Lankenau Medical Center Wynnewood, PA, United States
Stefanie Gallagher, DO, MBe1, Kyley Leroy, DO1, Julianna Tantum, DO1, Babak Etemad, MD2 1Lankenau Medical Center, Wynnewood, PA; 2Lankenau Institute for Medical Research, Wynnewood, PA
Introduction: Biliary tract squamous cell carcinoma (SCC) is exceptionally rare. We present a case of an elderly male with recurrent admissions for cholecystitis and ascending cholangitis who was subsequently diagnosed with biliary SCC.
Case Description/Methods: A 76-year-old male with history of colon cancer s/p curative resection presents initially with cholecystitis, treated with cholecystostomy tube and antibiotics with eventual tube removal. He re-presented with ascending cholangitis; tube was replaced. MRI showed normal contour and caliber of intra and extra hepatic biliary tree and miniscule layered stones in distal common bile duct (CBD) without biliary ductal dilatation. ERCP demonstrated occluded cystic duct and plastic stent was left. He underwent cholecystectomy with pathology showing marked acute and chronic cholecystitis. He re-presented with cholangitis 2 months later; ultrasound with new intra and extra hepatic ductal dilatation and ERCP showed narrowing of CBD in the region of clip placement, concerning for extrinsic compression or narrowing due to ischemia. Brushings revealed atypical glandular and squamous cells in background of acute inflammation. Metallic stent was left. He presents 1 month later with jaundice. Vitals stable. Labs: AST 242, ALT 263, AP 1016, total bilirubin 9.5 (DB 6.5), WBC 8.88. ERCP demonstrated a 2-cm area of narrowing just below the bifurcation suspicious for granulation tissue or neoplasia (Figure 1). Pathology showed evidence of invasive SCC and associated glandular atypia. Tumor cells positive for p40 (confirming squamous differentiation) and CK19 and negative for CK7 and CK20, associated glandular atypia, noted to be reactive or neoplastic. He declined any treatment.

(Directions):
[1] Retype the passage of the biliary cancer case report from "Lankenau Medical Center Wynnewood, PA, United" up to and including "with biliary SCC." with no changes.
[2] Write what comes next in the biliary cancer case report, picking up after its final sentence.

(Data extract):
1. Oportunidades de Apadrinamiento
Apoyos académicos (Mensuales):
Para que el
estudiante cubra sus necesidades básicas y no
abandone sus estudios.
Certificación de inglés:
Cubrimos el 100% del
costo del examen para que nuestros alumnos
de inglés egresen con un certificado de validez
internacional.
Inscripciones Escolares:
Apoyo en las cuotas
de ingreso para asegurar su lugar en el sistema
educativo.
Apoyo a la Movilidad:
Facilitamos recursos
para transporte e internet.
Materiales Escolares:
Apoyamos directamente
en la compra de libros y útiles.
--
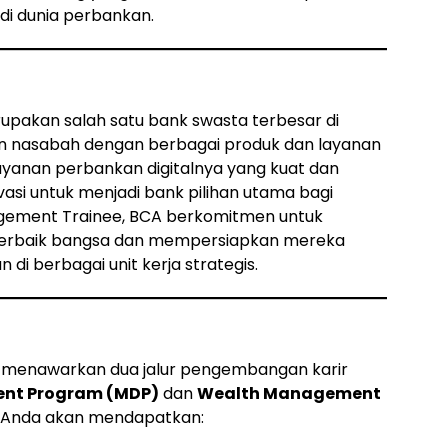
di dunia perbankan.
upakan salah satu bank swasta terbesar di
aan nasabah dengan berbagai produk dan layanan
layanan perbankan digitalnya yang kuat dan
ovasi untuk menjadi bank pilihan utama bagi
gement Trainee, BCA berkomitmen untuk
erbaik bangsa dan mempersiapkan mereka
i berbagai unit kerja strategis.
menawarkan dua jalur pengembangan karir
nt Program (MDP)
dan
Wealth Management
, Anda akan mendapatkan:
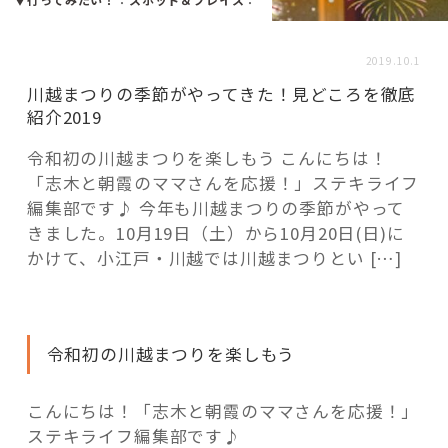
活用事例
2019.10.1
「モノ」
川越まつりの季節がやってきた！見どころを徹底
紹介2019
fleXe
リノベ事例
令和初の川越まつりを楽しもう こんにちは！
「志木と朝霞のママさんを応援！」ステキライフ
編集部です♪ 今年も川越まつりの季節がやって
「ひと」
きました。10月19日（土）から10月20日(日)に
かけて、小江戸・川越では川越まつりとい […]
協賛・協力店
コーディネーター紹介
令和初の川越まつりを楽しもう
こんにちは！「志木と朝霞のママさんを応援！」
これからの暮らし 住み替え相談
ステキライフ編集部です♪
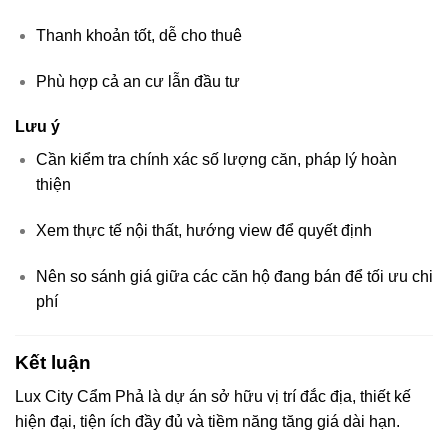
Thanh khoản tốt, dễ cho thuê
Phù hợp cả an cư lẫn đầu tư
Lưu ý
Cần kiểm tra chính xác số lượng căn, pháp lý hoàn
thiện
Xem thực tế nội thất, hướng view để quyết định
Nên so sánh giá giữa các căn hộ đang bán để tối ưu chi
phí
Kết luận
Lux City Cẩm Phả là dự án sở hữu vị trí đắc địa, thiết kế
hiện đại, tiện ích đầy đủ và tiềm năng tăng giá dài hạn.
---
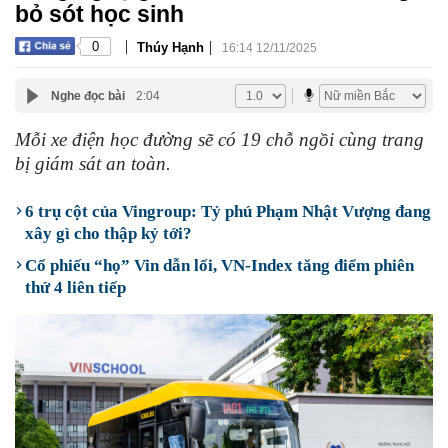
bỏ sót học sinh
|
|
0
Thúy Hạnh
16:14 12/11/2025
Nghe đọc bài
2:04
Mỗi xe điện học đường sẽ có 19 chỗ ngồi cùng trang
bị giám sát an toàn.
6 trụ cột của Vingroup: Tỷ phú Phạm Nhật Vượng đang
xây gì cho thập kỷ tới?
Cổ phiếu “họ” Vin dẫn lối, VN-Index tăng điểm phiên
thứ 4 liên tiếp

(Task answers):
[1]
Lankenau Medical Center Wynnewood, PA, United States
Stefanie Gallagher, DO, MBe1, Kyley Leroy, DO1, Julianna Tantum, DO1, Babak Etemad, MD2 1Lankenau Medical Center, Wynnewood, PA; 2Lankenau Institute for Medical Research, Wynnewood, PA
Introduction: Biliary tract squamous cell carcinoma (SCC) is exceptionally rare. We present a case of an elderly male with recurrent admissions for cholecystitis and ascending cholangitis who was subsequently diagnosed with biliary SCC.

[2]
Discussion: SCC and adenosquamous carcinoma of the extra hepatic bile duct are extremely rare. The diagnosis of adenosquamous carcinoma is made when SCC consists of >25% of tumor component. The pathogenesis is unknown but likely involves normal biliary columnar epithelium undergoing squamous metaplasia with eventual dysplasia, after recurrent inflammation. Patients with history of hepatolithiasis, recurrent pyogenic cholangitis or clonorchiasis may be predisposed. The overall prognosis is poor. Treatment options include surgical resection with or without chemoradiation.
1. Kang M,Kim NR,Chung DH, Cho HY, Park YH.SCC of the Extrahepatic Common Hepatic Duct.J Pathol Transl Med. 2019;53(2):112-118.doi:10.4132/jptm.2018.09.03
Figure: 2 cm area of narrowing just below the bifurcation, with small distance between upper end of stricture and bifurcation, and diffusely dilated left and right main ducts, demonstrating the area of the lesion.
Disclosures: Stefanie Gallagher indicated no relevant financial relationships. Kyley Leroy indicated no relevant financial relationships. Julianna Tantum indicated no relevant financial relationships. Babak Etemad indicated no relevant financial relationships.
Stefanie Gallagher, DO, MBe1, Kyley Leroy, DO1, Julianna Tantum, DO1, Babak Etemad, MD2. P0091 - A Rare Case of Squamous Cell Carcinoma of the Bile Duct, ACG 2021 Annual Scientific Meeting Abstracts. Las Vegas, Nevada: American College of Gastroenterology.